Our Approach: Detect service pressure through phase timing anomalies (Parse+Plan >1ms, Fetch >5ms/doc, etc.) which indicate resource contention.
Advantage: Works with slow-query-only data and directly identifies which service (Query, Data, Index, CPU) is under pressure.

💡 Recommendation: Queries with Flag H (System-Wide Pressure) indicate cluster-level resource exhaustion. Immediate action required: scale horizontally, optimize workload, or implement query throttling. Monitor individual service flags (A-G) to identify specific bottlenecks for targeted optimization.

Glossary of Terms

scanConsistency

Controls freshness vs performance of index scans.

not_bounded (unbounded) — fastest; may return slightly stale results.
at_plus — waits for indexes to catch up to last known mutation time.
request_plus — strongest; indexes sync to this request’s timestamp (slowest).

Guidance: use unbounded for analytics, at_plus for recent writes, request_plus for strict freshness.

serviceTime

Calendar time actively executing the query, including waits on Index/Data/FTS services.
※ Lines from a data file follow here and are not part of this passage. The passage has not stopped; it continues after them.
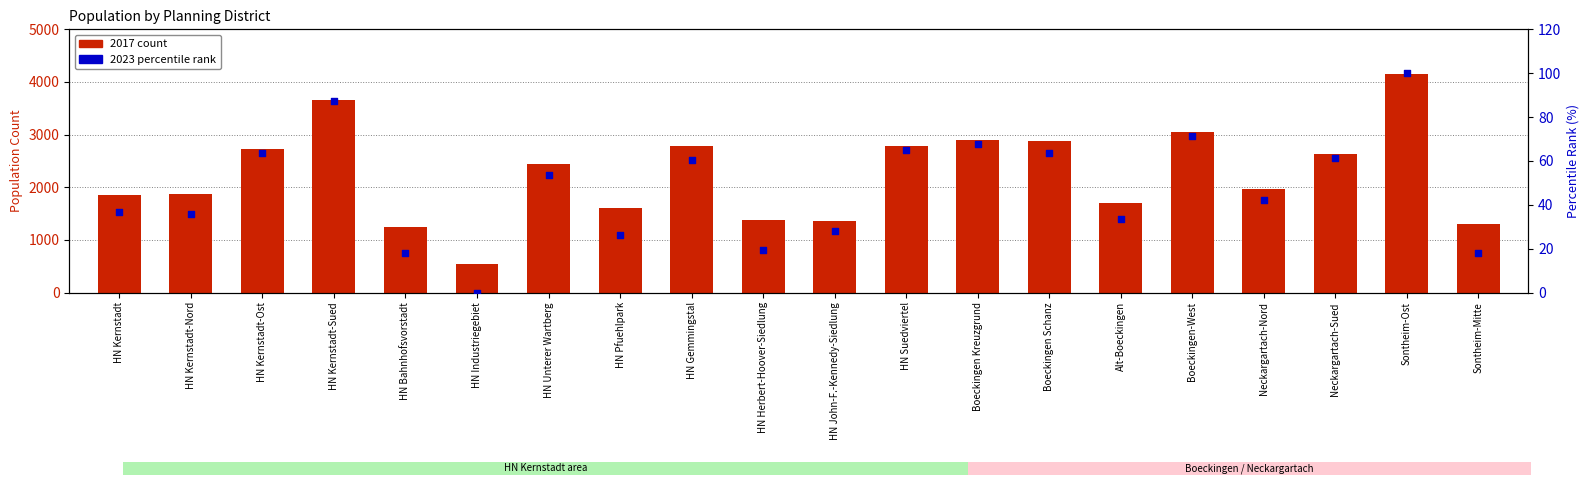

What is the total value across all series at Neckargartach-Nord?

2010.3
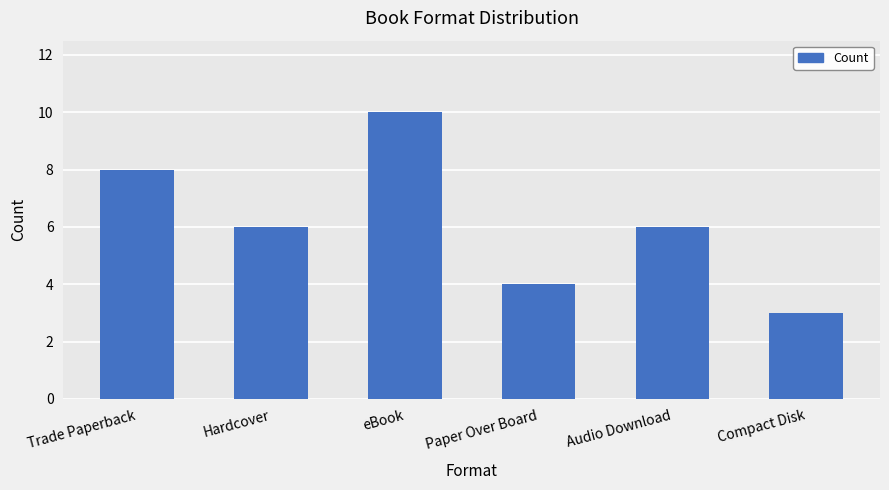

The value at eBook is 13. True or false?

False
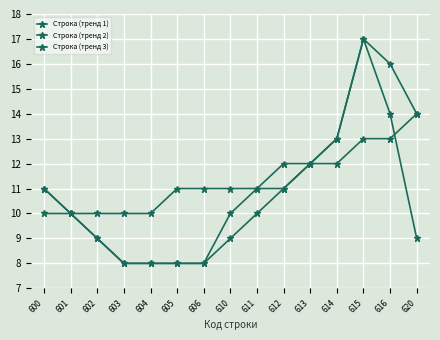

Count the number of data series in this chart.

3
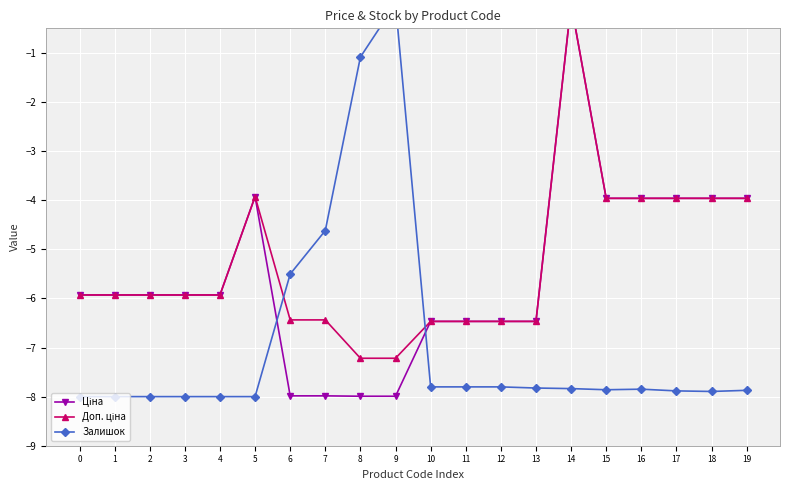

Reading right to left, transcribe all the data shown in this chart.

Ціна: 19=-4.0	18=-4.0	17=-4.0	16=-4.0	15=-4.0	14=0.0	13=-6.5	12=-6.5	11=-6.5	10=-6.5	9=-8.0	8=-8.0	7=-8.0	6=-8.0	5=-3.9	4=-5.9	3=-5.9	2=-5.9	1=-5.9	0=-5.9
Доп. ціна: 19=-4.0	18=-4.0	17=-4.0	16=-4.0	15=-4.0	14=0.0	13=-6.5	12=-6.5	11=-6.5	10=-6.5	9=-7.2	8=-7.2	7=-6.4	6=-6.4	5=-3.9	4=-5.9	3=-5.9	2=-5.9	1=-5.9	0=-5.9
Залишок: 19=-7.9	18=-7.9	17=-7.9	16=-7.8	15=-7.9	14=-7.8	13=-7.8	12=-7.8	11=-7.8	10=-7.8	9=0.0	8=-1.1	7=-4.6	6=-5.5	5=-8.0	4=-8.0	3=-8.0	2=-8.0	1=-8.0	0=-8.0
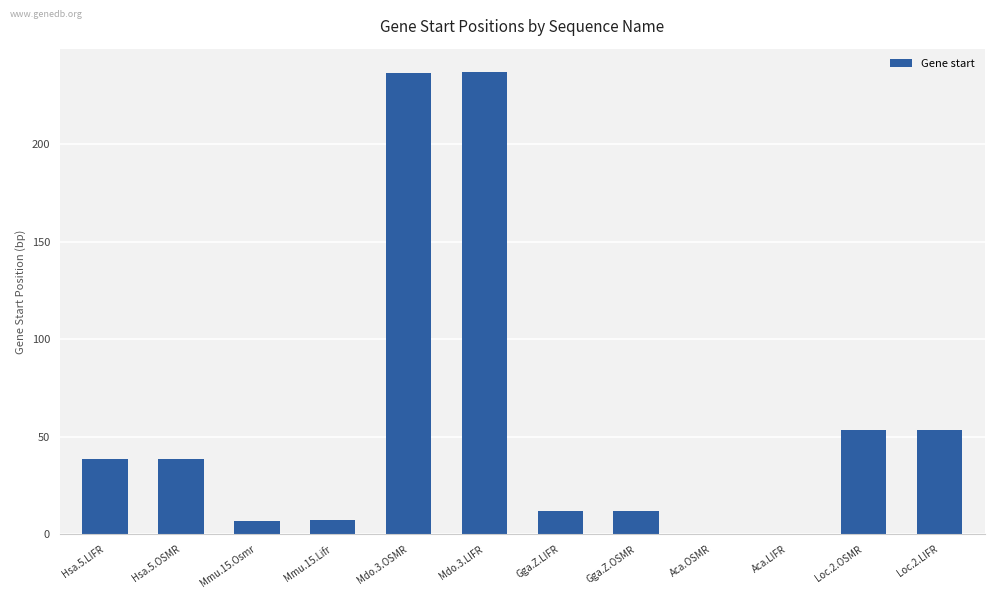

Are the bars horizontal?

No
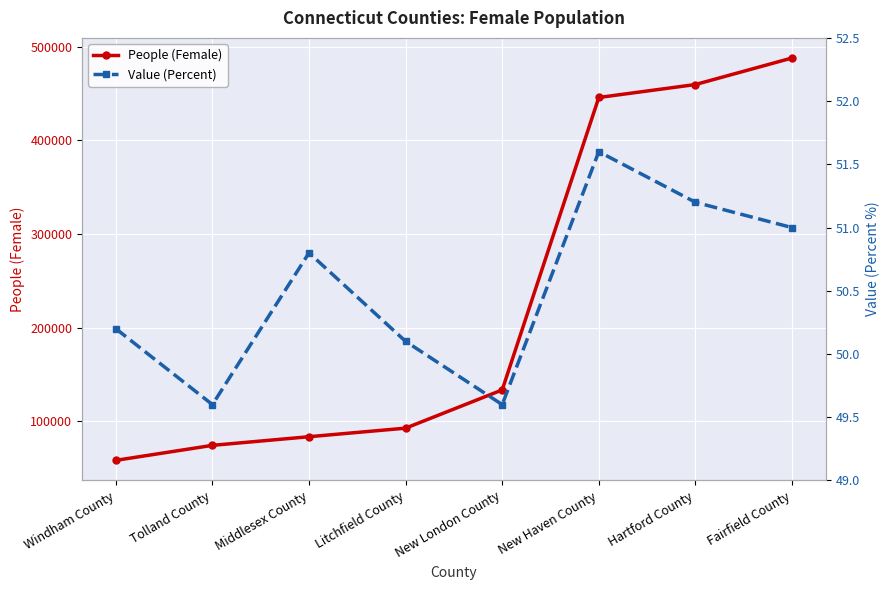

What is the label of the 8th point from the right?

Windham County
High vs elapsedTime → execution is the bottleneck.
Dominated by servTime in profiling → external services are slow.

See timing relationships

elapsedTime

Total end-to-end time: queuing + execution + result transmission.

elapsedTime ≫ execution/service → queuing or large result transfer.
Large resultSize or slow network stretches elapsedTime.

See timing diagram

executionTime

Pure query processing time in the Query service (parse → plan → execute), excluding waits on services and result transmission.

High values indicate computational complexity or inefficient plans.
Optimize via EXPLAIN, better indexes (covering), and simplified logic.
Context: see Performance Data for metric relationships.

cpuTime

Cumulative CPU across threads; may exceed wall time due to parallelism.

cpuTime ~ serviceTime → CPU‑bound workload.
Check sorts, aggregations, and complex expressions.

kernTime

Time the OS kernel spends scheduling the query’s threads (waiting for a CPU), not doing useful work.

High kernTime → CPU contention/overload; threads compete for cores.
Check node CPU metrics, thread counts, and co-located services; reduce concurrency or add cores.
Per operator: time ≈ execTime + servTime + kernTime; high kernTime stretches execution/elapsed time.

See also: Performance Data and System & Node Impact.

state

Execution status of a request.

completed — finished successfully
running — currently executing
cancelled — terminated before completion
timeout — exceeded configured timeout
error — failed; inspect errors

usedMemory

Peak document memory used (requires memory_quota).

High values indicate big payloads, large sorts/aggregations, or inefficient scans.
Correlate with resultSize and phase patterns; consider LIMIT/covering indexes.